One of the lynchpins to Christensen’s theory seems to be hubris, the fact that management for entrenched market leaders believe they are insulated from disruptors, pointing to the “impermeability of their brands and reputations” as the ultimate defense, a notion strengthened by the belief that “many things” done by lawyers and law firms “could never be commoditized.”
Christensen and his team, however, are not impressed with such arguments:
We are familiar with these objections—and not at all swayed by them. If our long study of disruption has led us to any universal conclusion, it is that every industry will eventually face it. The leaders of the legal services industry would once have held that the franchise of the top law firms was virtually unassailable, enshrined in practice and tradition—and, in some countries, in law. And yet disruption of these firms is undeniably under way.

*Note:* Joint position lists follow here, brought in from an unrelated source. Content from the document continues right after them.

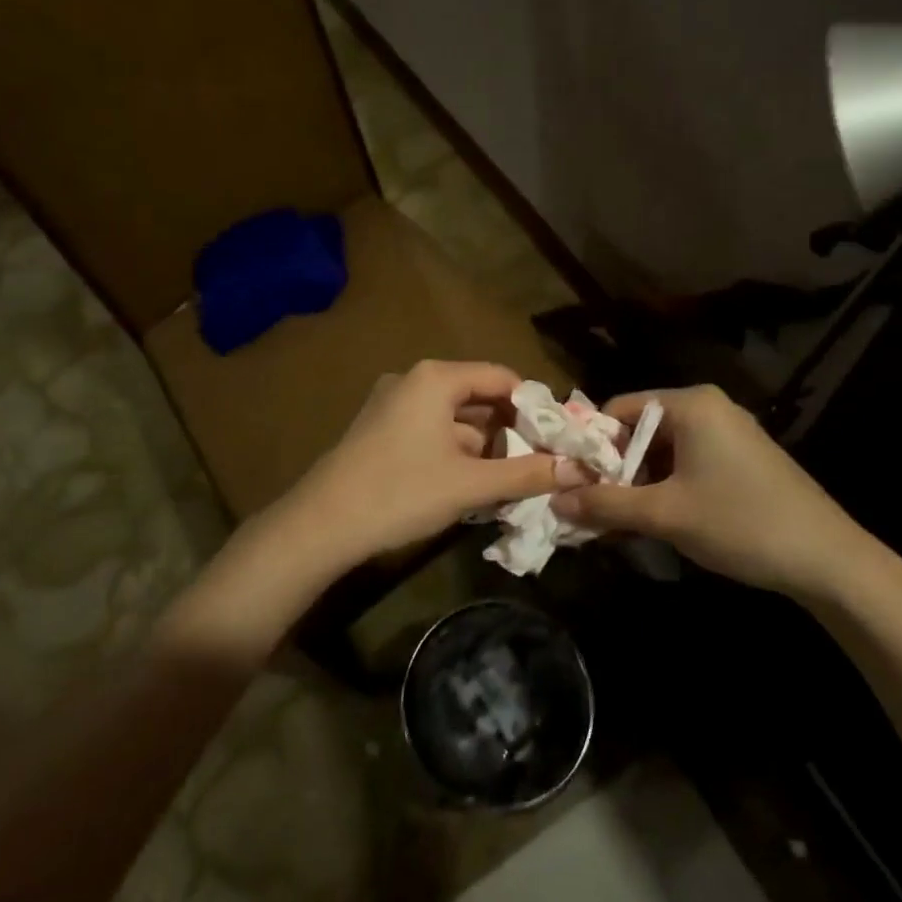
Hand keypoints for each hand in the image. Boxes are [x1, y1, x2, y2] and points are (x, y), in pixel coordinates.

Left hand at [257, 361, 588, 578]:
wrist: (321, 524)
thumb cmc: (401, 493)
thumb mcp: (470, 484)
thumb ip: (527, 473)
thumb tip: (580, 470)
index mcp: (435, 378)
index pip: (500, 377)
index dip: (533, 406)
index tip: (557, 438)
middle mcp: (412, 380)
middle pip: (476, 396)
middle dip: (508, 429)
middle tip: (538, 462)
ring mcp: (391, 404)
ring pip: (453, 417)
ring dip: (482, 445)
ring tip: (510, 479)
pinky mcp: (378, 429)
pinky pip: (429, 430)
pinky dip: (454, 451)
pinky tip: (470, 484)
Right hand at [550, 384, 881, 600]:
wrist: (829, 560)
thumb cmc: (740, 523)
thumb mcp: (664, 515)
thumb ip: (605, 504)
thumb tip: (555, 499)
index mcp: (690, 404)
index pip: (618, 410)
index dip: (592, 447)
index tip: (577, 484)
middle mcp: (709, 407)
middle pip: (640, 430)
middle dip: (616, 470)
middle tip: (597, 510)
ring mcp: (730, 432)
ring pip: (664, 450)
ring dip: (640, 484)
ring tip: (625, 522)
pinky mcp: (744, 458)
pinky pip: (689, 462)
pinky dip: (668, 487)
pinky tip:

In The Innovator’s Dilemma, Christensen contends that there is no insulation from disruption. Savvy organizations, therefore, if they want to maintain industry leadership, will become their own disruptors, in essence, reinventing themselves to appeal to the large, belly-of-the-curve, mid market. The difficult part of this strategy is continuing to service the needs of large customers while simultaneously developing technology that will disrupt main revenue drivers, which calls for a sort of skunk-works approach to business strategy and product development.
The question at hand, of course, is how do law firms pull it off—adopt and deploy new disruptive models before someone else beats them to the punch?
Hourly Billing Model vs. Efficiency
One of the first things that may need to be reexamined is the hourly billing model, which is antithetical to efficiency and a major impediment to the adoption of technologies that speed up transactional law. For example, process engines, such as Business Process Management systems (BPMS) and Document Generation (Document Assembly) platforms, can radically improve both delivery times and quality of work product, but they also dramatically lower the number of hours that can be billed on a case. Enterprise Content Management systems (ECMS) can streamline, simplify, and improve the processing, storage, and retrieval of all types of content, from highly structured contracts to email and graphical exhibits, but, again, such systems are all about efficiency, which, for organizations that bill by the hour, might be considered a four-letter word.
Embrace Innovation
The Georgetown report cited technology as a source of commoditization in law, a notion with which I happen to agree. Technology enables fewer people to do more work—in many cases, much more. BPM vendors offer tremendous ROI, as do ECM and GRC vendors. And customers of document generation platforms—a technology that straddles the BPM/ECM/GRC markets—often report reducing the time it takes to generate complex transactional documents from days or weeks down to just a few hours, or, in some cases, even minutes.
Now that’s ROI, and that’s disruptive. Given such a big stick, it would be tempting for law firms to use it. Put another way, if a lawyer can pump out complex transactional documents really quickly while simultaneously reducing errors, it might cross her mind to lower prices in order to win more business. Commoditization in action! And for professional services industries (Law), technological proficiency is certainly the disruptor on the horizon.